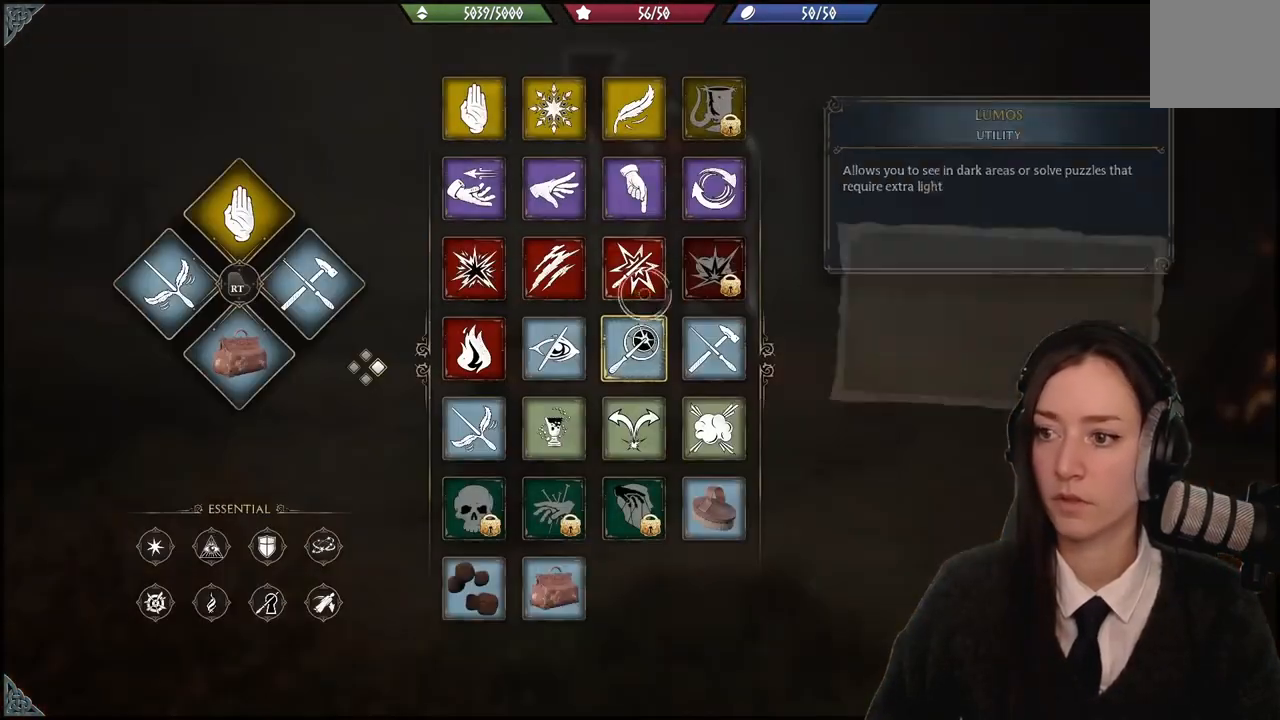
{"buttons": [], "left_stick": "up-right", "right_stick": "center", "events": [[101, "left_stick", "up-right"]]}
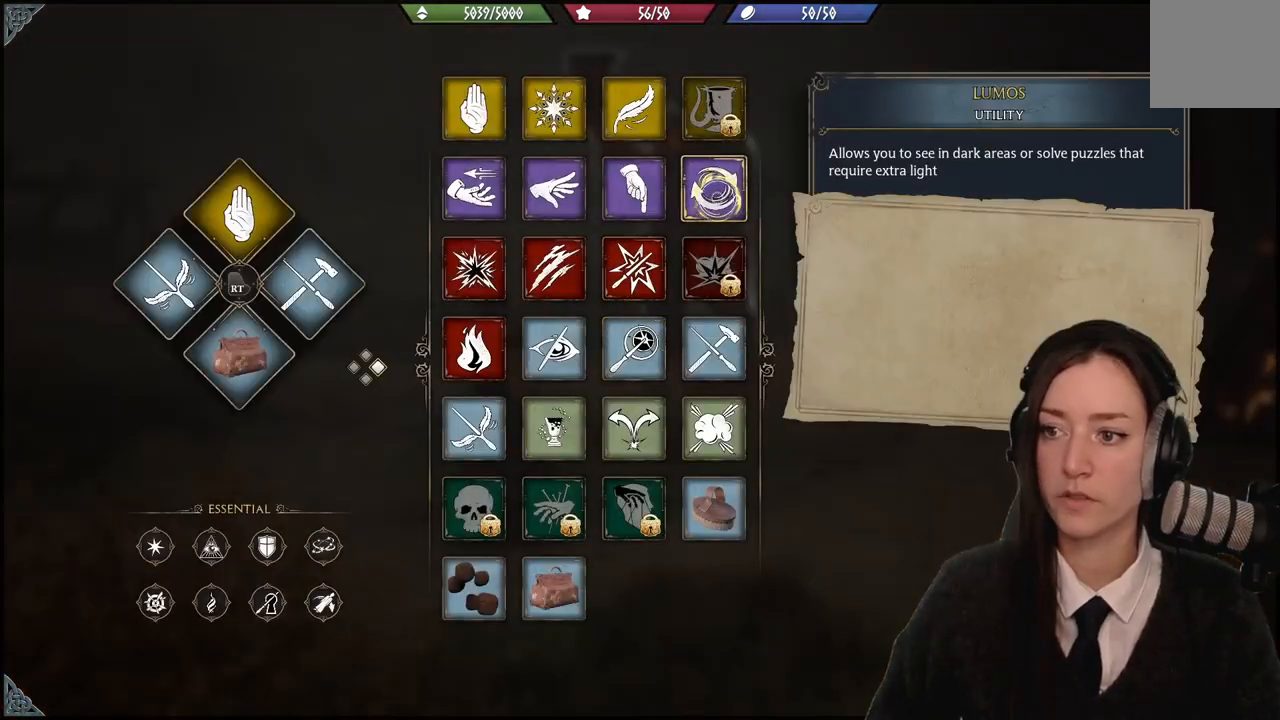
{"buttons": ["R2"], "left_stick": "center", "right_stick": "center", "events": [[33, "left_stick", "center"], [467, "R2", "down"]]}
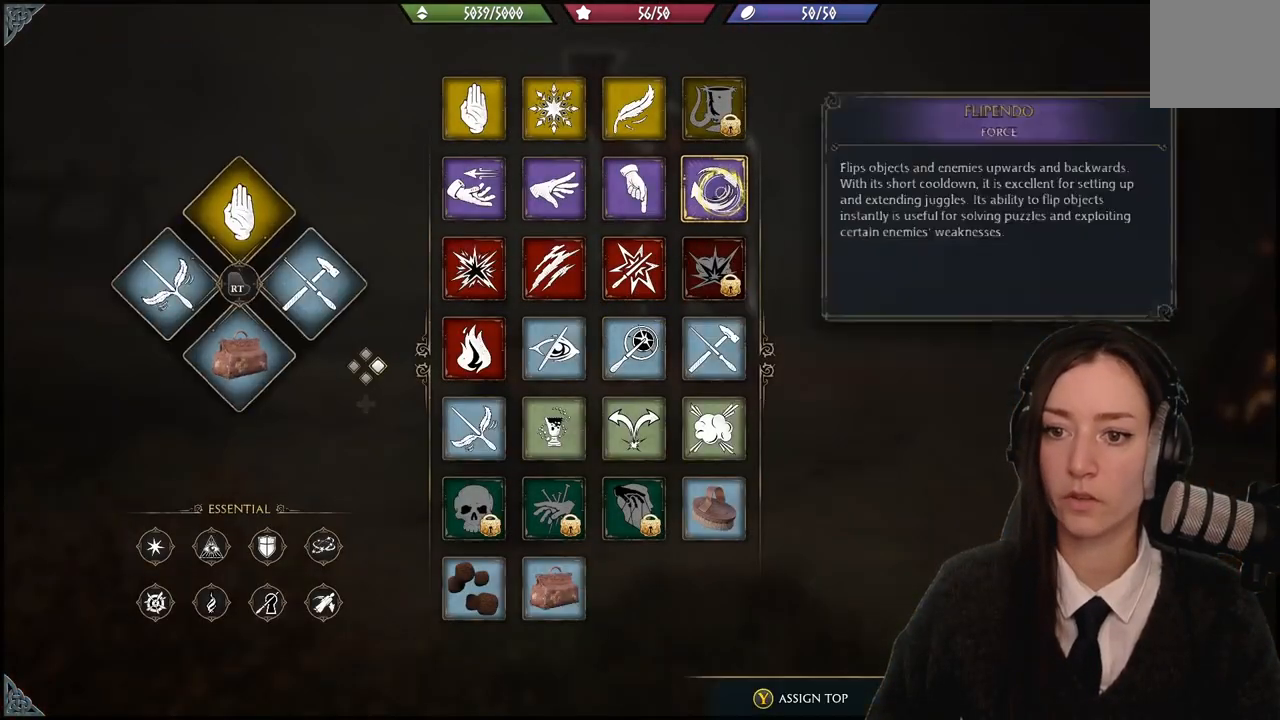
{"buttons": ["R2"], "left_stick": "center", "right_stick": "center", "events": []}
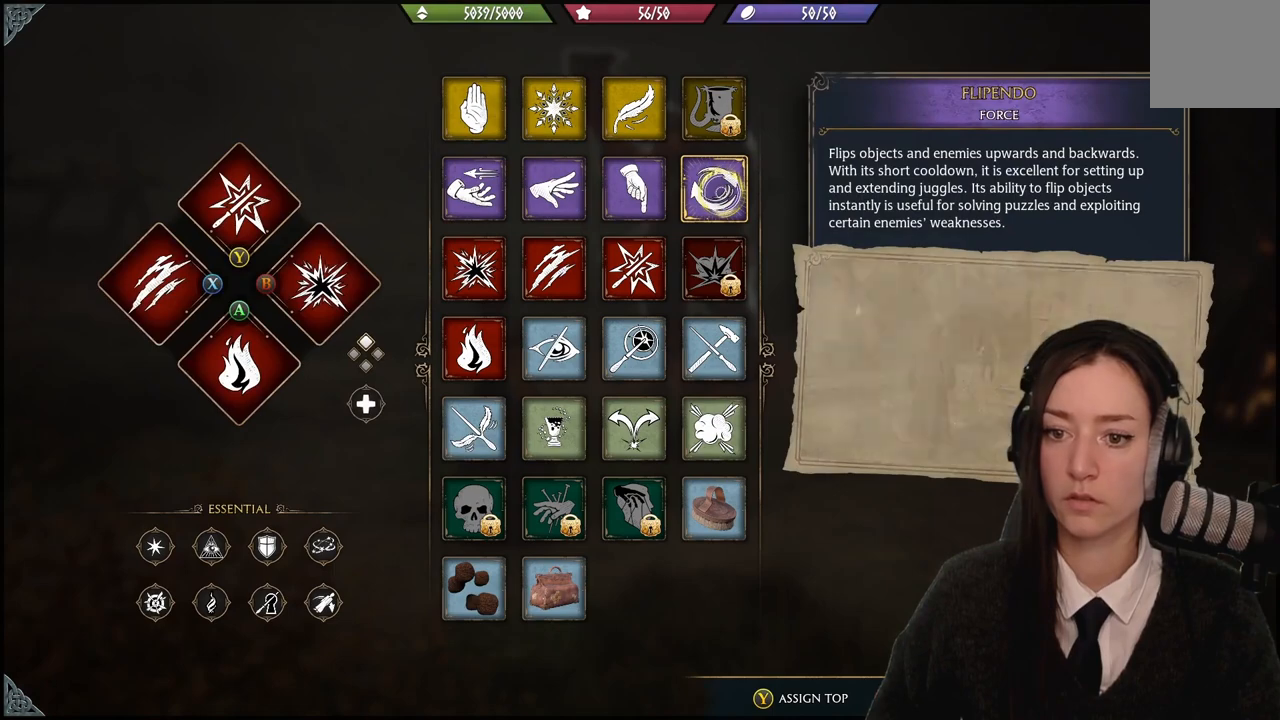
{"buttons": ["R2"], "left_stick": "center", "right_stick": "center", "events": [[167, "left_stick", "down-left"], [300, "left_stick", "center"]]}
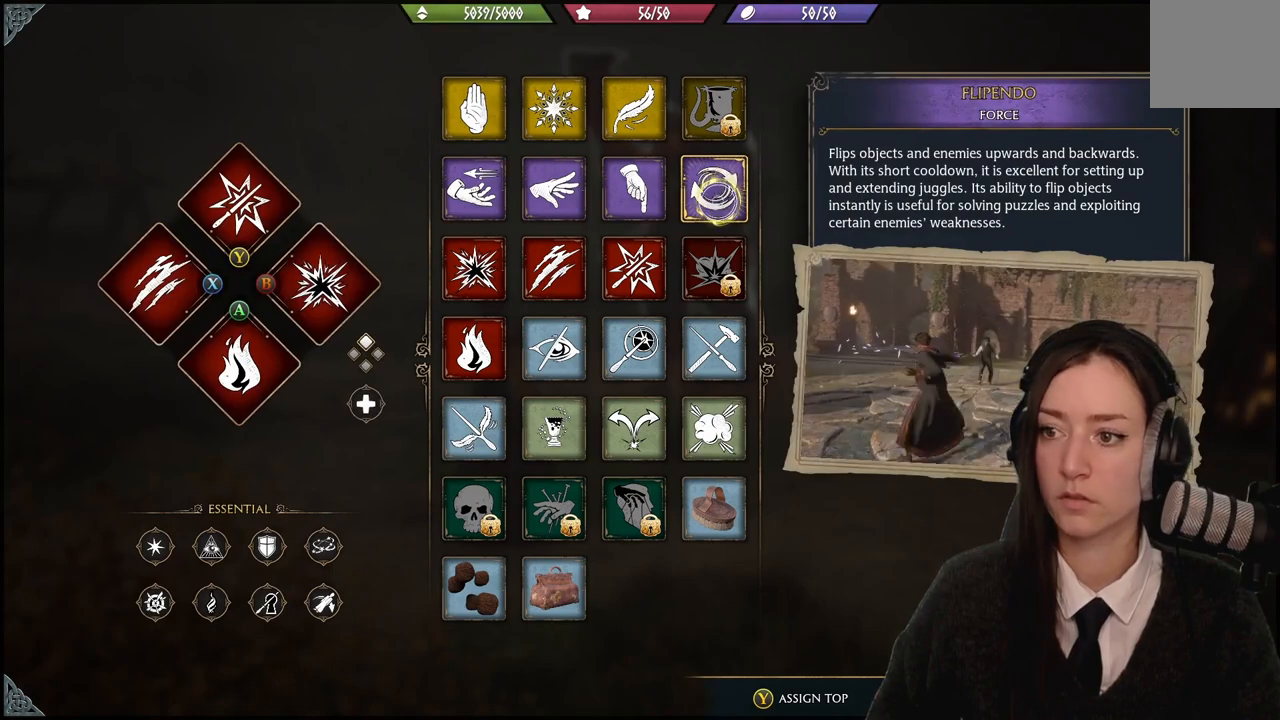
{"buttons": ["R2"], "left_stick": "center", "right_stick": "center", "events": [[368, "A", "down"], [434, "A", "up"]]}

-*-

Would you output the data above exactly as written, but with no images?

> _ANSWER TO THIS TASK_:
{"buttons": [], "left_stick": "up-right", "right_stick": "center", "events": [[101, "left_stick", "up-right"]]}
{"buttons": ["R2"], "left_stick": "center", "right_stick": "center", "events": [[33, "left_stick", "center"], [467, "R2", "down"]]}
{"buttons": ["R2"], "left_stick": "center", "right_stick": "center", "events": []}
{"buttons": ["R2"], "left_stick": "center", "right_stick": "center", "events": [[167, "left_stick", "down-left"], [300, "left_stick", "center"]]}
{"buttons": ["R2"], "left_stick": "center", "right_stick": "center", "events": [[368, "A", "down"], [434, "A", "up"]]}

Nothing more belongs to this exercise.